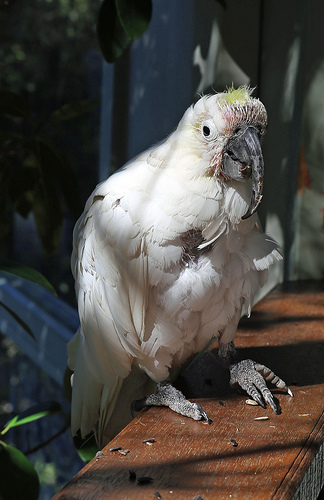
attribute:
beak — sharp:
[220, 128, 266, 220]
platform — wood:
[49, 279, 323, 499]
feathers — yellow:
[217, 82, 250, 108]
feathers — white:
[55, 29, 303, 433]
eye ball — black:
[201, 125, 213, 139]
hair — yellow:
[221, 80, 246, 104]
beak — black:
[224, 126, 268, 219]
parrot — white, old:
[55, 81, 299, 454]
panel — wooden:
[62, 389, 319, 499]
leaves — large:
[1, 0, 155, 256]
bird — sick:
[63, 79, 294, 451]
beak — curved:
[237, 127, 265, 218]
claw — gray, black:
[237, 375, 265, 406]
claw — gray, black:
[250, 369, 278, 412]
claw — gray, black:
[251, 361, 294, 396]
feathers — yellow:
[196, 68, 275, 175]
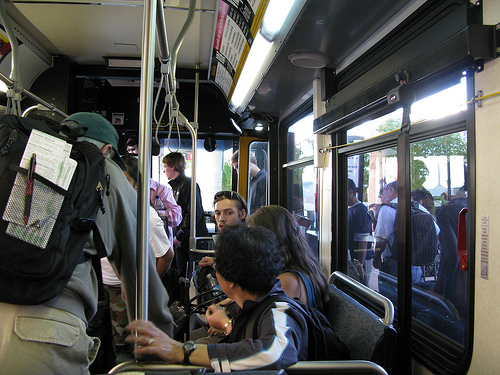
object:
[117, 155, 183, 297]
person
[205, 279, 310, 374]
top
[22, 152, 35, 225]
pen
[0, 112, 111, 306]
backpack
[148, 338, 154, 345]
ring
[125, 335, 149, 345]
finger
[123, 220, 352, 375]
person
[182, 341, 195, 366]
watch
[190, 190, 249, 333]
person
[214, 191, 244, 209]
sunglasses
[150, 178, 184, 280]
part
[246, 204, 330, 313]
part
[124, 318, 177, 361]
hand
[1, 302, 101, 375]
part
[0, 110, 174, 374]
man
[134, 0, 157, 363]
pole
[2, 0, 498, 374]
train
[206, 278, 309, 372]
jacket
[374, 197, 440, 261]
shirt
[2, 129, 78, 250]
paper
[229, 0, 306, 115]
light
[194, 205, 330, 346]
person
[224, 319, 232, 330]
bracelet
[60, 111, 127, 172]
hat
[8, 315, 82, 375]
pocket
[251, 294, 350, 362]
backpack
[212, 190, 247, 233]
head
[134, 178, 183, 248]
sweatshirt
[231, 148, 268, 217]
person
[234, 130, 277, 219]
doorstep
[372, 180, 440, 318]
person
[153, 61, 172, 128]
strap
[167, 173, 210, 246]
jacket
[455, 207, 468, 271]
handle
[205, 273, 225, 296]
bottle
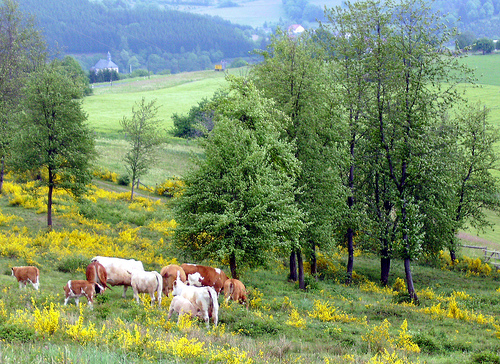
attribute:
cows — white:
[9, 247, 252, 344]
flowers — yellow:
[0, 289, 69, 336]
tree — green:
[118, 90, 165, 207]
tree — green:
[176, 66, 303, 287]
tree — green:
[243, 29, 360, 288]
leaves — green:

++++++++++++++++++++

# DIRECTIONS FOR THIS TASK
Lay out every line of the records above as a numbered list, omitting blank lines and leaving the pictures out.

# WORKED ANSWER
1. attribute:
2. beak — sharp:
3. [220, 128, 266, 220]
4. platform — wood:
5. [49, 279, 323, 499]
6. feathers — yellow:
7. [217, 82, 250, 108]
8. feathers — white:
9. [55, 29, 303, 433]
10. eye ball — black:
11. [201, 125, 213, 139]
12. hair — yellow:
13. [221, 80, 246, 104]
14. beak — black:
15. [224, 126, 268, 219]
16. parrot — white, old:
17. [55, 81, 299, 454]
18. panel — wooden:
19. [62, 389, 319, 499]
20. leaves — large:
21. [1, 0, 155, 256]
22. bird — sick:
23. [63, 79, 294, 451]
24. beak — curved:
25. [237, 127, 265, 218]
26. claw — gray, black:
27. [237, 375, 265, 406]
28. claw — gray, black:
29. [250, 369, 278, 412]
30. claw — gray, black:
31. [251, 361, 294, 396]
32. feathers — yellow:
33. [196, 68, 275, 175]
34. object:
35. [117, 155, 183, 297]
36. person
37. [205, 279, 310, 374]
38. top
39. [22, 152, 35, 225]
40. pen
41. [0, 112, 111, 306]
42. backpack
43. [148, 338, 154, 345]
44. ring
45. [125, 335, 149, 345]
46. finger
47. [123, 220, 352, 375]
48. person
49. [182, 341, 195, 366]
50. watch
51. [190, 190, 249, 333]
52. person
53. [214, 191, 244, 209]
54. sunglasses
55. [150, 178, 184, 280]
56. part
57. [246, 204, 330, 313]
58. part
59. [124, 318, 177, 361]
60. hand
61. [1, 302, 101, 375]
62. part
63. [0, 110, 174, 374]
64. man
65. [134, 0, 157, 363]
66. pole
67. [2, 0, 498, 374]
68. train
69. [206, 278, 309, 372]
70. jacket
71. [374, 197, 440, 261]
72. shirt
73. [2, 129, 78, 250]
74. paper
75. [229, 0, 306, 115]
76. light
77. [194, 205, 330, 346]
78. person
79. [224, 319, 232, 330]
80. bracelet
81. [60, 111, 127, 172]
82. hat
83. [8, 315, 82, 375]
84. pocket
85. [251, 294, 350, 362]
86. backpack
87. [212, 190, 247, 233]
88. head
89. [134, 178, 183, 248]
90. sweatshirt
91. [231, 148, 268, 217]
92. person
93. [234, 130, 277, 219]
94. doorstep
95. [372, 180, 440, 318]
96. person
97. [153, 61, 172, 128]
98. strap
99. [167, 173, 210, 246]
100. jacket
101. [455, 207, 468, 271]
102. handle
103. [205, 273, 225, 296]
104. bottle
105. attribute:
106. cows — white:
107. [9, 247, 252, 344]
108. flowers — yellow:
109. [0, 289, 69, 336]
110. tree — green:
111. [118, 90, 165, 207]
112. tree — green:
113. [176, 66, 303, 287]
114. tree — green:
115. [243, 29, 360, 288]
116. leaves — green:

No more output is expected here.